Let $a_n$ be a sequence with values in $\mathbb{N}$ and let $\alpha(n):=\min\{m\in\mathbb{N}: n|a_m\}$

be the first index $m$ such that $n$ divides $a_m$ whenever it exists (otherwise it stays undefined). Next define a sequence by the following recurrence: $a_1:=1$

and $a_{x+2}:= 1+\sum_{n:\alpha(n)\leq x} \varphi(n) \left\lfloor\frac{x}{\alpha(n)}\right\rfloor$

for $0\leq x\in\mathbb{N }$. Here, $\varphi$ denotes Euler’s totient function. Note that the sum is extended over all $n$ with $\alpha(n)\leq x$. The values of $\alpha$are thus defined. Moreover, the sum is finite.

What is $a_n$? As it turns out and as you might have guessed from the title $a_n$ is the well-known Fibonacci series.

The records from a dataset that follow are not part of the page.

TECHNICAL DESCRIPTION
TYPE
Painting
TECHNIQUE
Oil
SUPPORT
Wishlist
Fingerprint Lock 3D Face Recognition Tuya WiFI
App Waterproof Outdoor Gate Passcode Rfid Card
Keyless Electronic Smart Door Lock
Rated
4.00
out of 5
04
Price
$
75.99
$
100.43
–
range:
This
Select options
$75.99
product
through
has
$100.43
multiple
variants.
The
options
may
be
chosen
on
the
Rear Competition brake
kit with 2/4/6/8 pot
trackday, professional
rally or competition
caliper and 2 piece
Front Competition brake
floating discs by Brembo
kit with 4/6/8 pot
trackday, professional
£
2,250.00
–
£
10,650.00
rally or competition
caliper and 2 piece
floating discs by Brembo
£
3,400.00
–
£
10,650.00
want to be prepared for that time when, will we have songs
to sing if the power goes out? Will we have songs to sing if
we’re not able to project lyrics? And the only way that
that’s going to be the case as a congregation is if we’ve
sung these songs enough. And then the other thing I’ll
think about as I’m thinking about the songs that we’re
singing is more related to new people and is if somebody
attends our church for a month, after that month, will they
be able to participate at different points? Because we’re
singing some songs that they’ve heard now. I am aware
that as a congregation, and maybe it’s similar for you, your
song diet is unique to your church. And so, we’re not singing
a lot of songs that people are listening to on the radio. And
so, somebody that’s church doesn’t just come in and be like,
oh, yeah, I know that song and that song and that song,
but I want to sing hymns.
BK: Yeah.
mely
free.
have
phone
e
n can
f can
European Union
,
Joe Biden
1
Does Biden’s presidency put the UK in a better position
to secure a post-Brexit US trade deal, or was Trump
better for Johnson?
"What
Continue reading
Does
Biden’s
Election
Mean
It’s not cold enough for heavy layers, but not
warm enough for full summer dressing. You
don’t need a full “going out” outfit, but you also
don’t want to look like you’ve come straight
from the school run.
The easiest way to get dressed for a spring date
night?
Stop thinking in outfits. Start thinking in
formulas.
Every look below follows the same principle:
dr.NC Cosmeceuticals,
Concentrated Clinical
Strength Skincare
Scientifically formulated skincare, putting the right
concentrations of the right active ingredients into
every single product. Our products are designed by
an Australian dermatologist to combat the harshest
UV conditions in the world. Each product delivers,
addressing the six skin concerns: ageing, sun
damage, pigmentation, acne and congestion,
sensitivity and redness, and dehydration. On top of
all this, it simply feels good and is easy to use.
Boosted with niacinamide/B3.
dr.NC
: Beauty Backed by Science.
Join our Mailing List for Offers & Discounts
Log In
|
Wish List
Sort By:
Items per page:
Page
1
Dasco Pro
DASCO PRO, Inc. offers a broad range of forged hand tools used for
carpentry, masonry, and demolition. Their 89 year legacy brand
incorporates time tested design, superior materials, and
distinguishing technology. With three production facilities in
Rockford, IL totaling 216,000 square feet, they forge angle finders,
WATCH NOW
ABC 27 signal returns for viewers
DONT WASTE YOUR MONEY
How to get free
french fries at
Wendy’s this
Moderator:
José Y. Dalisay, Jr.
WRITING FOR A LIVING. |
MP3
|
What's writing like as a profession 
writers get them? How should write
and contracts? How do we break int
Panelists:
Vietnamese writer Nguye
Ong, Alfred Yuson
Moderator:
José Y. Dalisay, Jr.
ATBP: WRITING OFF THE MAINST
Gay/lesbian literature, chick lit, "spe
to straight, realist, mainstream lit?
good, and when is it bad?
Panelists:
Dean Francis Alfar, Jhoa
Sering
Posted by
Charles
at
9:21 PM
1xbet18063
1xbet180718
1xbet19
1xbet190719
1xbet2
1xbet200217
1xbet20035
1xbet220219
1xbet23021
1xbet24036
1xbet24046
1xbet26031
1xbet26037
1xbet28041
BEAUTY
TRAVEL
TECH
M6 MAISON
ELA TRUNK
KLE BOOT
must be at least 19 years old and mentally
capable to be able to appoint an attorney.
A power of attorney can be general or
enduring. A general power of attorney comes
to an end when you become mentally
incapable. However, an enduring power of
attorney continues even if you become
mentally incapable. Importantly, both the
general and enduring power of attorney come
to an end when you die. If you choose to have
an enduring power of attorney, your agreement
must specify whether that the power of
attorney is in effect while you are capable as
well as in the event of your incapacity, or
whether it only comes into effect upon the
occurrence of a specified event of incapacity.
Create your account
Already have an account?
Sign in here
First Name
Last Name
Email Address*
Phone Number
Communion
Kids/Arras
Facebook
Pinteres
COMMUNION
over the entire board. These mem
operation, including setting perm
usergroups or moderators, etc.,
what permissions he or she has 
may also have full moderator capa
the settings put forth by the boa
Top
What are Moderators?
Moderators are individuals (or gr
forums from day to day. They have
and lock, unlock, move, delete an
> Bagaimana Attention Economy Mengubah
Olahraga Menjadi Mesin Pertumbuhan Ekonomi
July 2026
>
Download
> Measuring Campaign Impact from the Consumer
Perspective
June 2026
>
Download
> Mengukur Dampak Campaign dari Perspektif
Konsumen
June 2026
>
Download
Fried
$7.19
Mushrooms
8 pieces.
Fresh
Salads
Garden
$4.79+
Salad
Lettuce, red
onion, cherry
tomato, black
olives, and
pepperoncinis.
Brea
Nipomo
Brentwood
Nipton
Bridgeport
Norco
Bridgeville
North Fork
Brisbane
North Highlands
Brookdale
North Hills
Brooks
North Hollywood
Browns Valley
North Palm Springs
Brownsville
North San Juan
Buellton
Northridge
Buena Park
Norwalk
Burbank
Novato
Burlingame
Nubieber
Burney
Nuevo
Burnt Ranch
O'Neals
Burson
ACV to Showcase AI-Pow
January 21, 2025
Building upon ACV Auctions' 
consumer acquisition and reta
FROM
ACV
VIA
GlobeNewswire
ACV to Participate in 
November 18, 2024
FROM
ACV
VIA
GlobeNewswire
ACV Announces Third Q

Computational example. Assume we knew that the $a_n$ were the Fibonacci numbers for $1\leq i\leq 5$. Then $a_7 = 1+\sum_{n\in\{1, 2, 3, 5\}}\varphi(n)\left\lfloor\frac{x}{\alpha(n)}\right\rfloor$ where the sum is extended over all divisors of $a_1, \ldots , a_5$ (i.e. the divisors of $1, 1, 2, 3, 5$). Thus $a_7 = 1+1 \left\lfloor\frac{5}{1}\right\rfloor+1 \left\lfloor\frac{5}{3}\right\rfloor+2\left\lfloor\frac{5}{4}\right\rfloor+4 \left\lfloor\frac{5}{5}\right\rfloor = 13.$

How does one prove that the $a_n$ are indeed the Fibonacci numbers? Actually, there is a nice and elementary double counting proof for this and even after scribbling it down I must confess that for me the Fibonacci numbers here somehow pop out of nowhere.